Die BBC hingegen ist eine unabhängige öffentlich-rechtliche Rundfunkanstalt, die durch Royal Charter gegründet wurde und bis 2017 durch den BBC Trust reguliert wurde. Seitdem wird sie vom BBC Board reguliert. Die Führung liegt in den Händen eines Generaldirektors bzw. einer Generaldirektorin, der bzw. die vom BBC Board ernannt wird. Die BBC ist organisatorisch in verschiedene Abteilungen und Dienste unterteilt, die verschiedene Aspekte der Programmproduktion und Verwaltung abdecken. Die externe Aufsicht liegt auf Seiten des Staates und der Ofcom-Aufsichtsbehörde.

Insgesamt betreibt die BBC 22 internationale Büros in 9 Ländern weltweit. Zusätzlich zu 7 Büros im Vereinigten Königreich betreibt die BBC 10 nationale Fernsehkanäle (z.B. BBC 1, BBC 2, …) sowie regionale TV-Programme und einen Internetdienst.
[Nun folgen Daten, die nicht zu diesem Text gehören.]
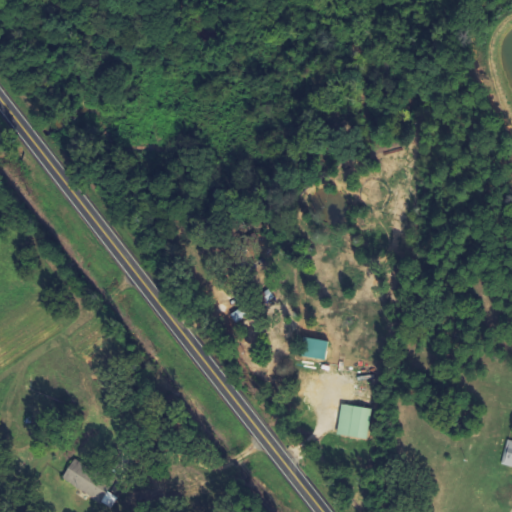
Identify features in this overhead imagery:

Die 10 nationalen und 40 lokalen Radiosender sind in 43 Sprachen zu empfangen.

Zusammenfassend lässt sich sagen, dass die Position der BBC in Großbritannien derjenigen des ORF in Österreich ähnelt, wo beide öffentlich-rechtlichen Sender großen Einfluss ausüben.

ORF

Nun, lassen Sie uns über den ORF sprechen, das Österreichische Rundfunk Fernsehen. Eine lange und facettenreiche Geschichte, die eng mit der Entwicklung des Rundfunks in Österreich verbunden ist. Die erste Sendung des Rundfunkbetreibers „RAVAG“ wurde 1924 vom obersten Stockwerk des Kriegsministeriums am Stubenring ausgestrahlt.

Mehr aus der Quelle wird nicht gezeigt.